═══ Text block

# Intuition for Regularization

Okay, so you understand regression like a champion, but something tells you that these models are not a cure-all that explain all data. Big data sets are notorious for growing complex and creating extreme explanations for the data they describe. Even if these extreme explantions fit the data better than a simpler model, they are less likely to be  generalized. These models explain data from the past well, but are less likely to explain for future data it has never seen before. This issue, as you probably heard, is called an overfit model.

Take this trivial example: 

In [1]:
import pandas as pd 
import numpy as np

index = ['Bo', 'Spot', 'Mo', 'Lefty', 'Curly', 'Tom', 'Jerry', 'Sylvester']
columns = ['animal', 'size', 'label']
data = np.array([['snake', 'dog', 'cat', 'cat', 'dog', 'snail', 'dog', 'cat'],
                 ['small', 'small', 'small', 'small', 'large', 'small', 'large', 'large'], 
                ['friendly', 'friendly', 'enemy', 'friendly', 'friendly', 'friendly', 'enemy', 'enemy']]).T
df = pd.DataFrame(data=data, index=index, columns=columns)
df

Unnamed: 0,animal,size,label
Bo,snake,small,friendly
Spot,dog,small,friendly
Mo,cat,small,enemy
Lefty,cat,small,friendly
Curly,dog,large,friendly
Tom,snail,small,friendly
Jerry,dog,large,enemy
Sylvester,cat,large,enemy


Our model builds the rule:

    "pets with up to four-letter names are enemies, as are large dogs with names beginning with 'J', except that small snakes are not enemies"

══════

-- Work to complete --
A. Return everything from "# Intuition for" down to "an overfit model." in the regularization text.
B. Summarize the regularization text in two sentences.

═══ Data supplied

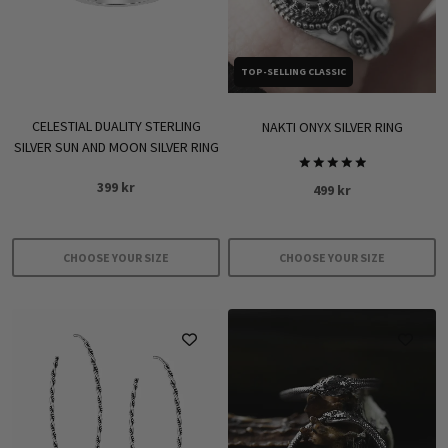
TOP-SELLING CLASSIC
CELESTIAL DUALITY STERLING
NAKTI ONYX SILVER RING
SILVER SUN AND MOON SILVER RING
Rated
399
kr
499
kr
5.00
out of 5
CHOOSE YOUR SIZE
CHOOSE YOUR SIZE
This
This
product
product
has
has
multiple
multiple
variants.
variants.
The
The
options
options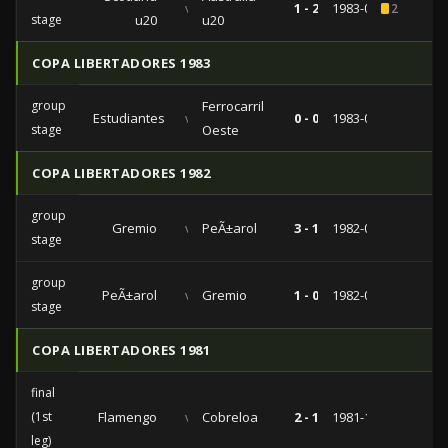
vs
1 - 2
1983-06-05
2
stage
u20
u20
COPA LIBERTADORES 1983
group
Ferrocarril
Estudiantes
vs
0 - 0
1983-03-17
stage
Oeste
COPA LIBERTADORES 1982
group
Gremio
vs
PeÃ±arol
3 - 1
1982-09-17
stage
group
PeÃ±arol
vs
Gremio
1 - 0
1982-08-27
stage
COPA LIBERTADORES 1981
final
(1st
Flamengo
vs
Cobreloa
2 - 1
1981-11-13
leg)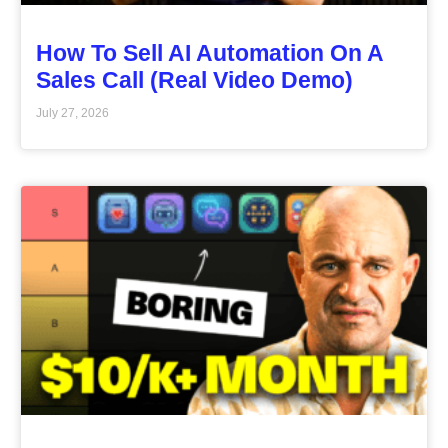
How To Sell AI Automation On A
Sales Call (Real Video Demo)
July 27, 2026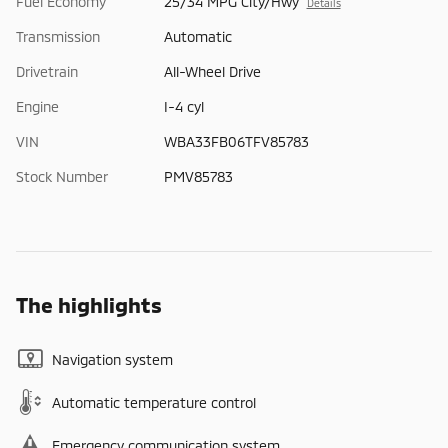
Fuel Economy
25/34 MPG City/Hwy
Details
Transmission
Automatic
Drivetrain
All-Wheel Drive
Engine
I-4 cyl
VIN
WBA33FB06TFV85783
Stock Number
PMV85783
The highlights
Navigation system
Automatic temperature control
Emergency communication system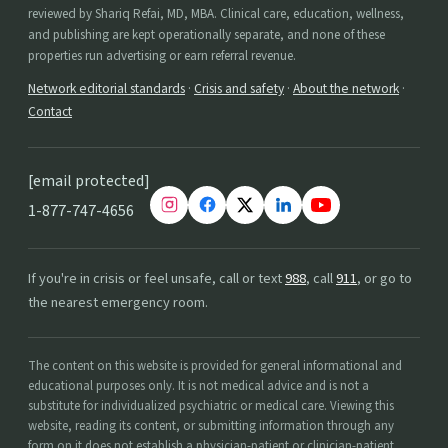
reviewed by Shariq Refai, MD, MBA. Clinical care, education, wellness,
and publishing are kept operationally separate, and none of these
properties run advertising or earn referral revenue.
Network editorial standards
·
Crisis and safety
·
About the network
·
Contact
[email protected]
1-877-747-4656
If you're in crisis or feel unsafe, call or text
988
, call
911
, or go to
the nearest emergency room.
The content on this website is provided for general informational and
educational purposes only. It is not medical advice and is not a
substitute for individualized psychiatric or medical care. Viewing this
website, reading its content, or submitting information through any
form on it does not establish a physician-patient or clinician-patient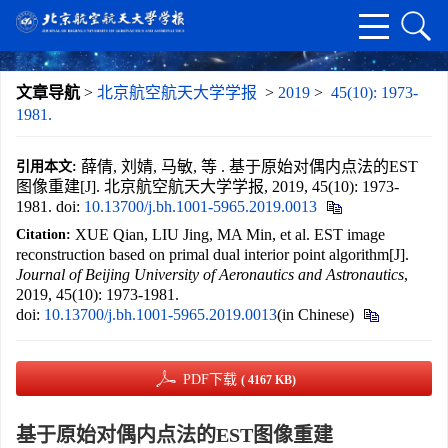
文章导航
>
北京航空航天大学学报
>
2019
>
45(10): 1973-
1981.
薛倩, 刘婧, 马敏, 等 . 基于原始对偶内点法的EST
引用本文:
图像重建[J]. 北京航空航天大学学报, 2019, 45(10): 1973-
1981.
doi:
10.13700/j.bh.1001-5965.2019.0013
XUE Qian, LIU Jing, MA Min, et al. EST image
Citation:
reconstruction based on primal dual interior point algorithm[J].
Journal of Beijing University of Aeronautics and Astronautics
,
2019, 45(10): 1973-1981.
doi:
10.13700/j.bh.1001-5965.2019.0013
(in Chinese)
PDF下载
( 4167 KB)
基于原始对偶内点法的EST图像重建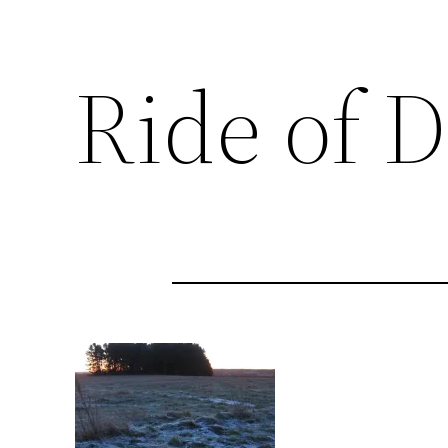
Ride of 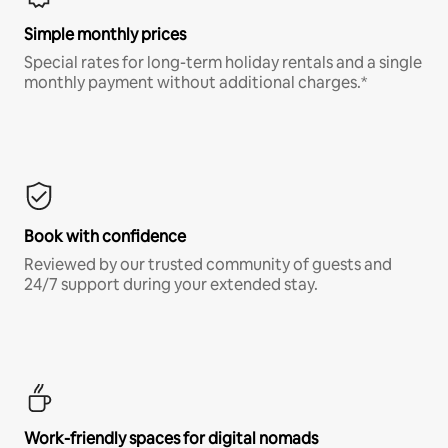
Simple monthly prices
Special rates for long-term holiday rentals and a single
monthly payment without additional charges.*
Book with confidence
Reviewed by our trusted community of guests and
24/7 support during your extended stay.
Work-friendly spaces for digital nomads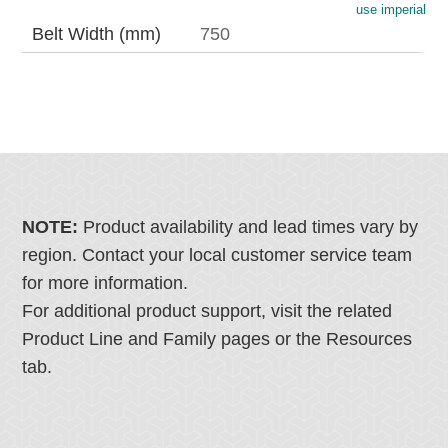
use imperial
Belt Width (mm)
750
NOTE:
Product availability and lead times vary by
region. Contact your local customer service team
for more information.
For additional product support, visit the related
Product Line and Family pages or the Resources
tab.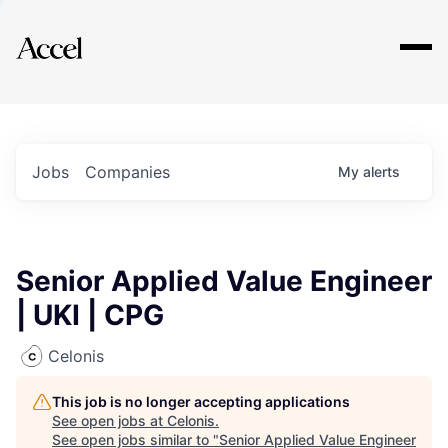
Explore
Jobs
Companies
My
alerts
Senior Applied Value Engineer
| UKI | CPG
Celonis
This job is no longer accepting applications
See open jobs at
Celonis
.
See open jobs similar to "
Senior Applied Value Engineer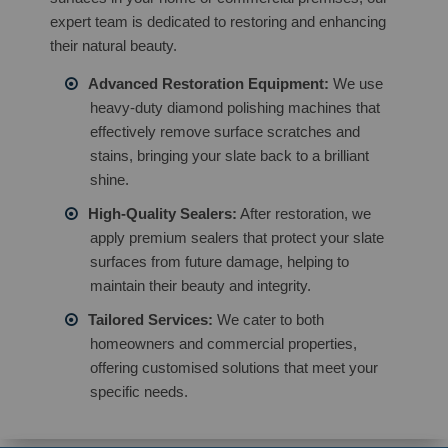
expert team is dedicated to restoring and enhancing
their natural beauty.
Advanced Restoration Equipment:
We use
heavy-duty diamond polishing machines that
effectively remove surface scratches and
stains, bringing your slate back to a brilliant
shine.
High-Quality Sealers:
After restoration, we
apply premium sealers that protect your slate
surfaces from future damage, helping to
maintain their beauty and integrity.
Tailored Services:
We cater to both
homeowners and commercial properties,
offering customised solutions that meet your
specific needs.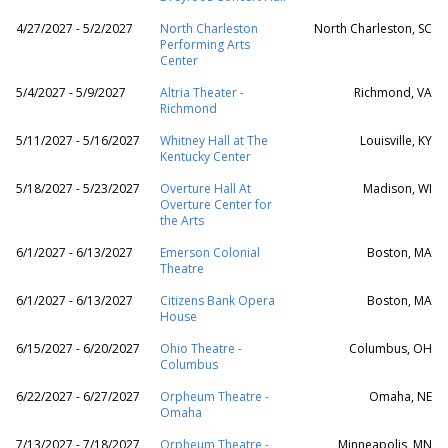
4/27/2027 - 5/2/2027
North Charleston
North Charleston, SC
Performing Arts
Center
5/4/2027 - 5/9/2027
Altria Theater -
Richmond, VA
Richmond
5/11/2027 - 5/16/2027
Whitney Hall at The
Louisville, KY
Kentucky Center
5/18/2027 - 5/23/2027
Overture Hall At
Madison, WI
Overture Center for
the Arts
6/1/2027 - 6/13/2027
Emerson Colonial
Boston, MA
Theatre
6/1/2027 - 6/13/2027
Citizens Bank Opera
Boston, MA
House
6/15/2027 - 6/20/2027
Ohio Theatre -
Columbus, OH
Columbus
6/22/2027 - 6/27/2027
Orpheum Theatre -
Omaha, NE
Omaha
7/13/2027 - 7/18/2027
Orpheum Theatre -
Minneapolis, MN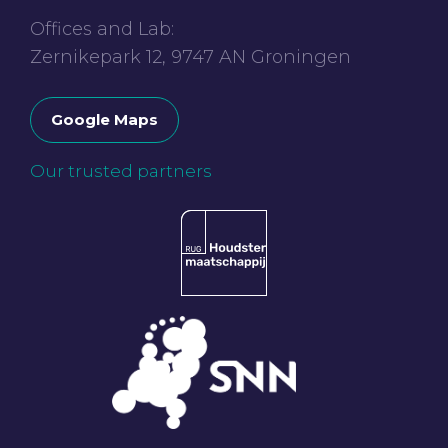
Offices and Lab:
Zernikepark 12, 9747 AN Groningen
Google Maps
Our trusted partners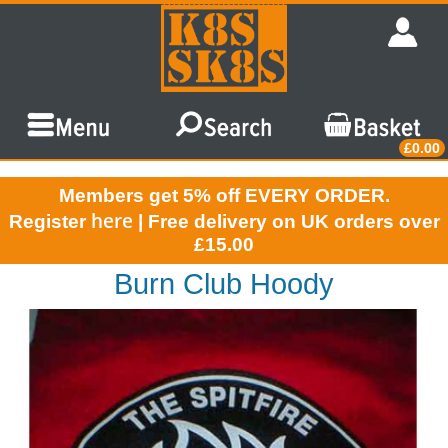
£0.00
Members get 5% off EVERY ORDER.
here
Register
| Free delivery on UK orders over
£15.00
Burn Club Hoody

══════

-- Responses --
A.
# Intuition for Regularization

Okay, so you understand regression like a champion, but something tells you that these models are not a cure-all that explain all data. Big data sets are notorious for growing complex and creating extreme explanations for the data they describe. Even if these extreme explantions fit the data better than a simpler model, they are less likely to be  generalized. These models explain data from the past well, but are less likely to explain for future data it has never seen before. This issue, as you probably heard, is called an overfit model.

B. Big data sets tend to produce complex, extreme explanations that may fit past data better than a simpler model but are less likely to generalize to data never seen before, a problem called an overfit model. A small table of named animals, each with a size and a friendly or enemy label, serves as an example, and the model builds a rule from name length, large dogs whose names begin with "J," and small snakes.